La prima volta che l’accompagnai all’ospedale mi prese in disparte. Mi portò in un luogo poco illuminato dell’edificio. Mi prese le mani e le baciò con quelle sue labbra sottili e morbide. Le nostre fronti si toccarono e rimanemmo in quella posizione per un po’. I miei occhi erano talmente gonfi e stanchi che li chiusi, e aspirai il suo profumo.

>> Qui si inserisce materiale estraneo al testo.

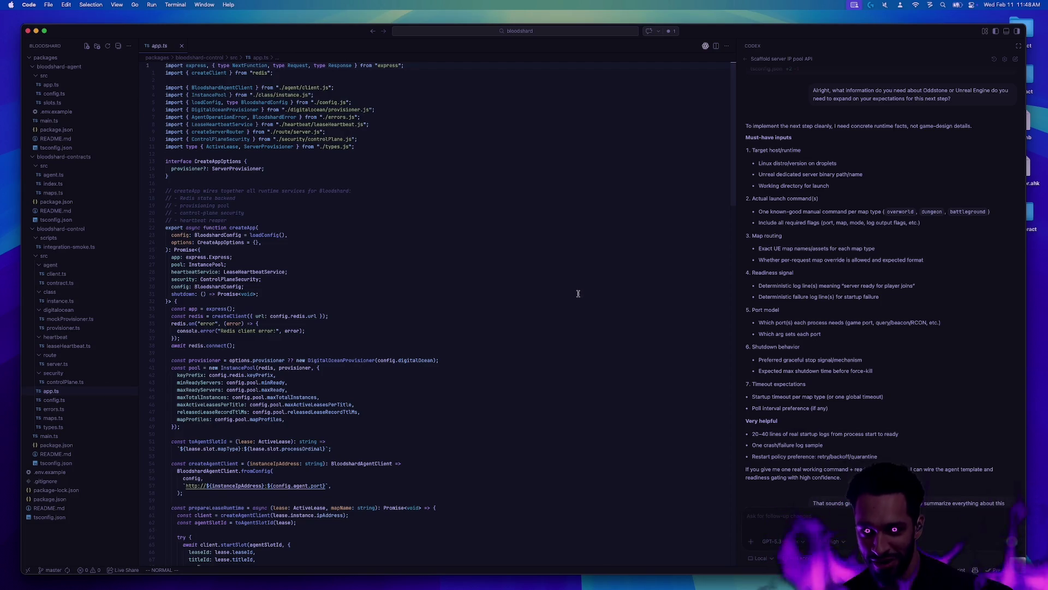
pyautogui.press('ctrl+Left')
pyautogui.press('ctrl+Left')
pyautogui.press('ctrl+Right')
pyautogui.press('ctrl+Right')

La prima volta che l’accompagnai all’ospedale lui non si dimostrò spaventato. Lui era forte, lui non aveva timore di nulla. Lui non aveva paura della morte.


Le mani mi tremano. Sono ancora seduta sulla panchina verde, la stessa di quando lo vidi per la prima volta. Mi stringo un po’ di più la sciarpa al collo portandola fin sopra il naso. Sta iniziando a nevicare.
Dov’è adesso lui?
E’ morto.
Non esistono altre parole per spiegarlo.
Ma lui c’è. C’è quando lo penso, quando mi trovo in difficoltà, quando ho bisogno di aiuto.
Mi tiene la mano se mi sento sola alla stazione del treno, mi bacia la fronte quando il sabato sera mi richiudo in casa a piangere la sua assenza, mi abbraccia nei momenti in cui la notte mi sveglio per colpa degli incubi, mi grida il suo amore ogni secondo.
Lui è nell’aria che respiro, nell’acqua dello stagno poco più in là, forse in quell’albero laggiù, o addirittura in questa panchina verde.
Ora lui è davvero un angelo.
La prima volta che vidi Niall, era seduto proprio qui.